高次脳機能障害者の記憶力を向上させる方法見つける―フラワーアレンジメントを利用して実現:農業・食品産業技術総合研究機構ほか
(2018年12月18日発表)
(国)農業・食品産業技術総合研究機構と茨城県立医療大学は12月18日、共同で認知機能に障害を負った高次脳機能障害者の記憶力を向上させる方法を見つけたと発表した。花を生けるフラワーアレンジメントを利用して記憶力の向上を図るというもので、向上効果が3カ月間維持されることを確認した。
フラワーアレンジメントは、花や葉を自由に組み合わせて生けることをいい、フラワーデザインとも呼ばれて人気がある。
農研機構と茨城医療大の研究グループは、フラワーアレンジメントでは花の向き、組み合わせなどを決めるのに意識無意識に様々な認知機能が働いていることに着目。2010年に「SFAプログラム」と呼ぶフラワーアレンジメントで行う作業を通して認知機能の訓練を行うリハビリテーション手法を発表している。
今回の記憶力向上法は、その「SFAプログラム」を使った。
SFAプログラムは、水を含ませたスポンジを花瓶の代わりに使ってその所定の位置に被験者が手順書に沿い指定の花をパズルを組み立てるように挿してフラワーアレンジメントを作成し、その作業を何回か繰り返えさせて認知機能の訓練を行うというもの。自由な発想で花を生けるのではなく決められた手順で繰り返して作らせるリハビリテーション手法で、視覚情報を一時的に記憶する能力が向上するなどがこれまでに分かっていた。

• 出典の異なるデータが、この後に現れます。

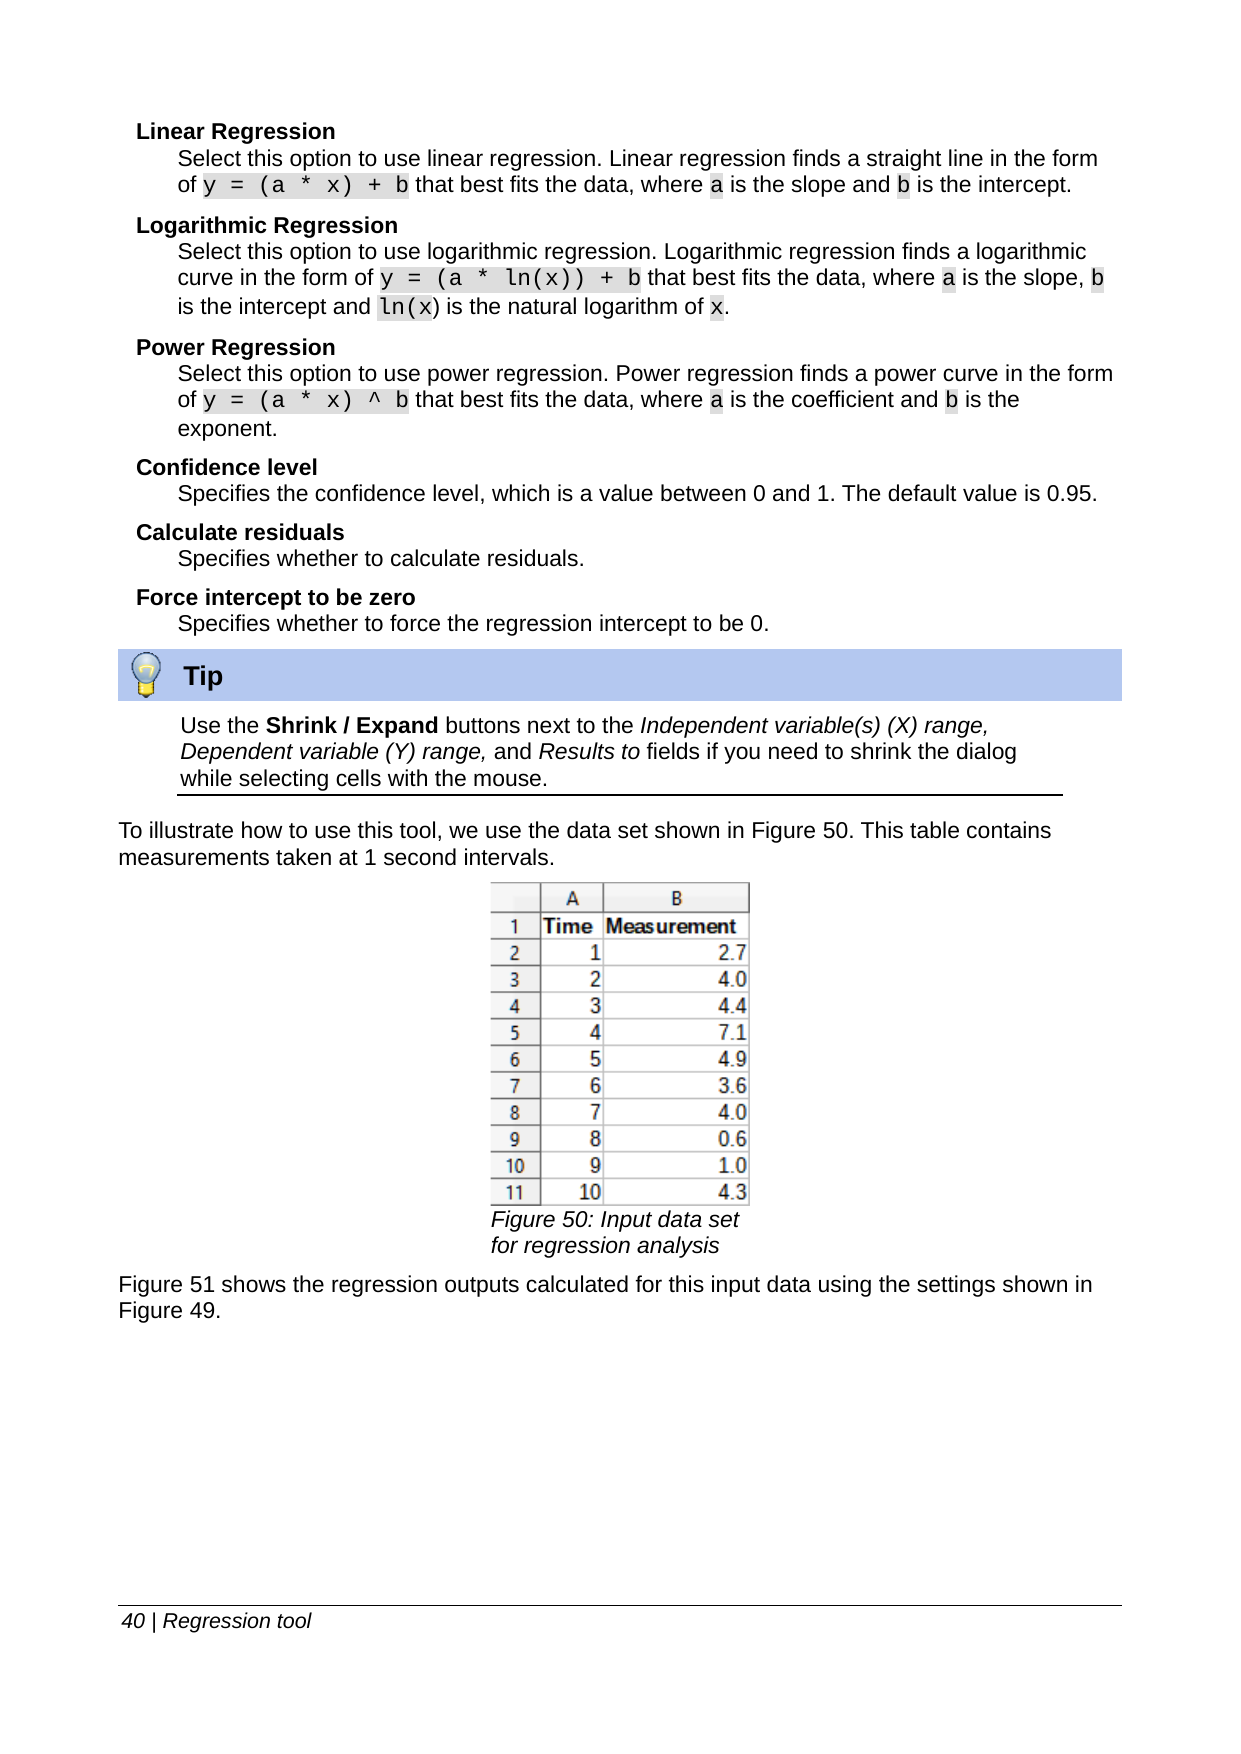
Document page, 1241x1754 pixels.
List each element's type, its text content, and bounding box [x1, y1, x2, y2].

text Select this option to use power regression. Power regression finds a power curve in the form of y = (a * x) ^ b that best fits the data, where a is the coefficient and b is the exponent. [177, 360, 1122, 441]
text Figure 51 shows the regression outputs calculated for this input data using the settings shown in Figure 49. [118, 1271, 1122, 1323]
text Select this option to use logarithmic regression. Logarithmic regression finds a logarithmic curve in the form of y = (a * ln(x)) + b that best fits the data, where a is the slope, b is the intercept and ln(x) is the natural logarithm of x. [177, 238, 1122, 321]
text Confidence level [136, 453, 1122, 480]
text Specifies whether to calculate residuals. [177, 545, 1122, 571]
text Specifies whether to force the regression intercept to be 0. [177, 610, 1122, 637]
subtitle Tip [118, 649, 1122, 701]
text Select this option to use linear regression. Linear regression finds a straight line in the form of y = (a * x) + b that best fits the data, where a is the slope and b is the intercept. [177, 144, 1122, 199]
text Specifies the confidence level, which is a value between 0 and 1. The default value is 0.95. [177, 480, 1122, 506]
text Power Regression [136, 333, 1122, 360]
text Calculate residuals [136, 519, 1122, 545]
text To illustrate how to use this tool, we use the data set shown in Figure 50. This table contains measurements taken at 1 second intervals. [118, 817, 1122, 870]
text Figure 50: Input data set for regression analysis [491, 1206, 750, 1259]
picture [119, 650, 170, 701]
text Linear Regression [136, 118, 1122, 144]
text Force intercept to be zero [136, 584, 1122, 610]
picture [490, 882, 750, 1206]
text Logarithmic Regression [136, 212, 1122, 238]
text Use the Shrink / Expand buttons next to the Independent variable(s) (X) range, Dependent variable (Y) range, and Results to fields if you need to shrink the dialog while selecting cells with the mouse. [177, 709, 1063, 794]
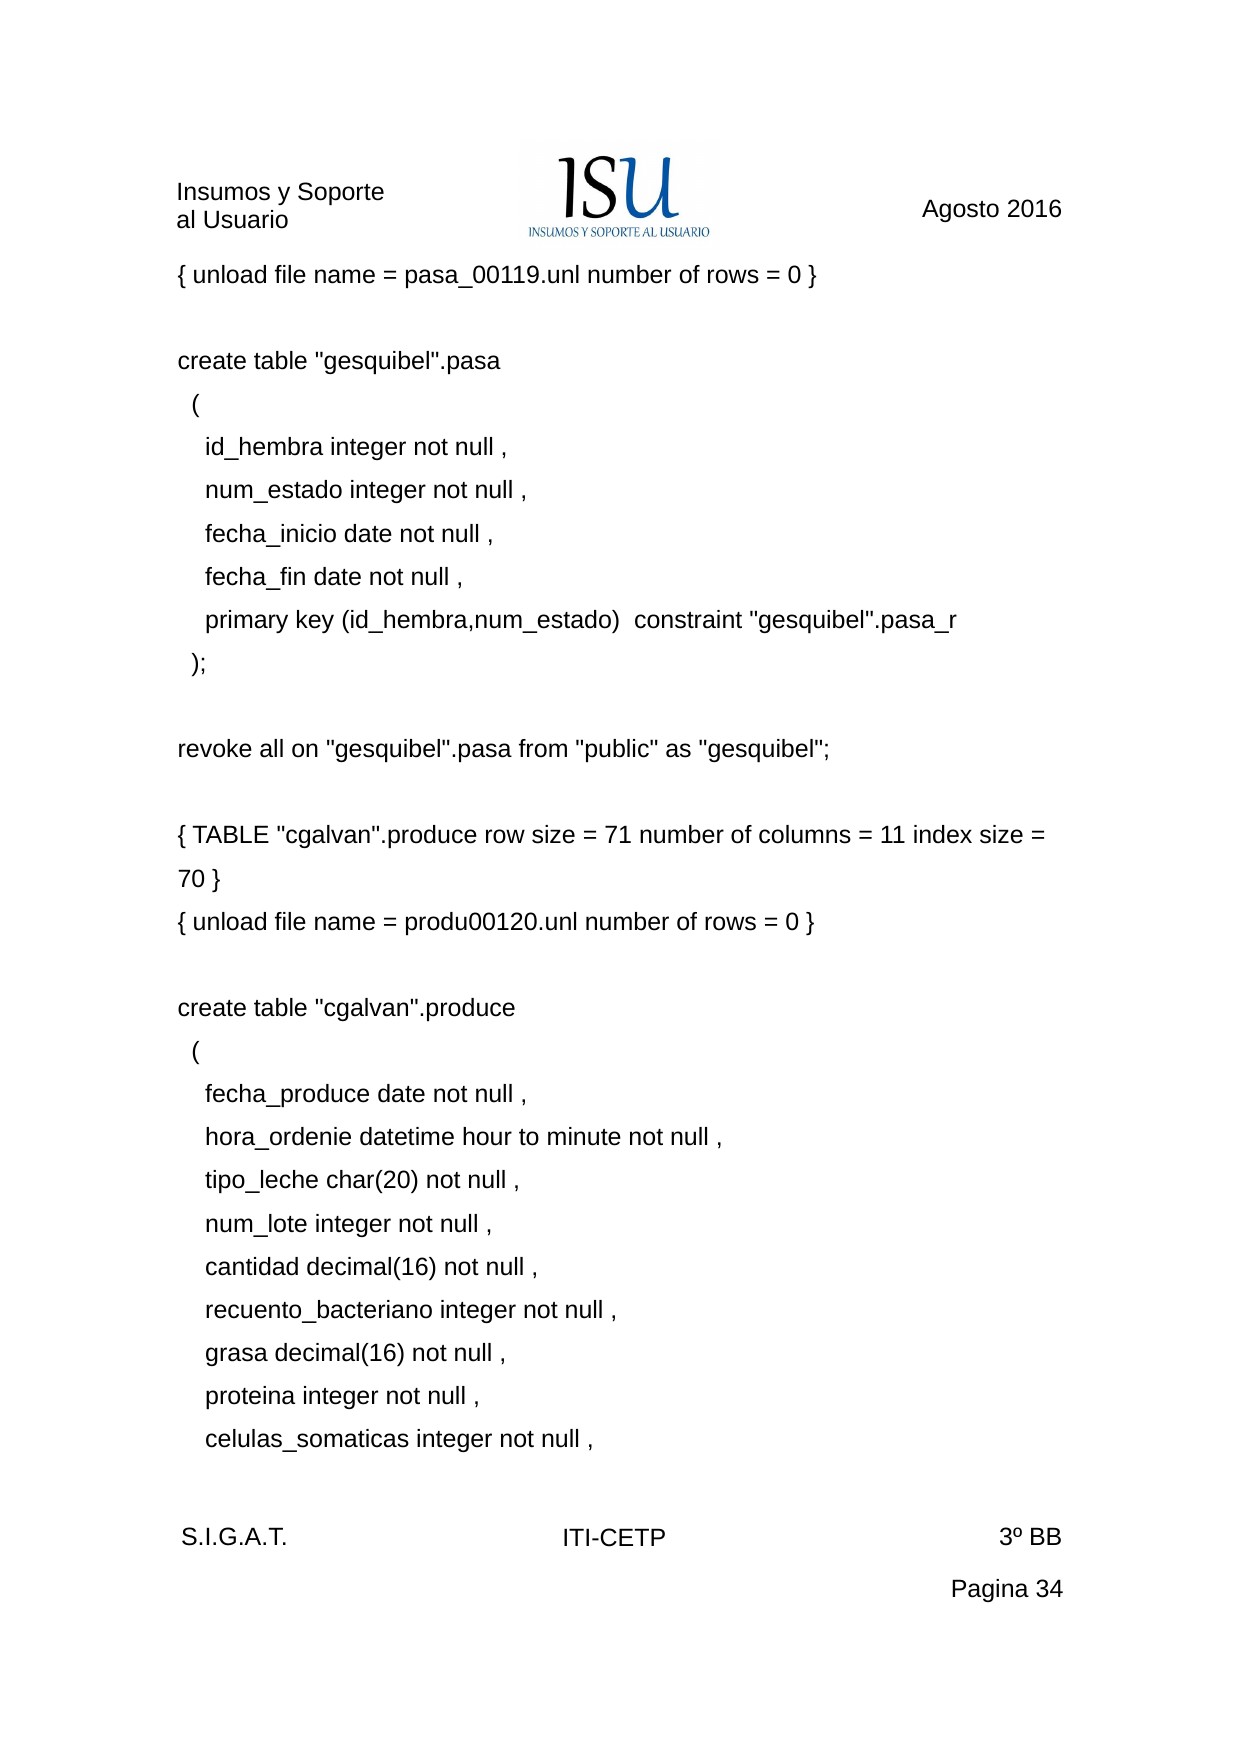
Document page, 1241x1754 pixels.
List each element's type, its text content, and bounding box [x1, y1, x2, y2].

今回、さらにそのSFAプログラムの研究を進めようと事故や脳卒中などで認知機能に障害を負った高次脳機能障害者の記憶力向上に取り組んだ。
実験は、平均年齢が43.8歳の受傷(または発症)から1年以上経った高次脳機能障害者16人を対象にして約4週間の間にSFAプログラムを6回繰り返す臨床研究を行い効果を調べた。
その結果、16人の記憶テストの平均得点が1回目の12.7点から4回のテストで23.3点にまで上がることが分った。さらに16人の内の9人について追跡調査を行い3カ月後の状況を調べた。すると、9人全員にその向上した成績が維持されていることが判明した。
こうした結果が得られたことから農研機構は「高次脳機能障害者の認知リハビリテーションへの活用が期待できる」といっている。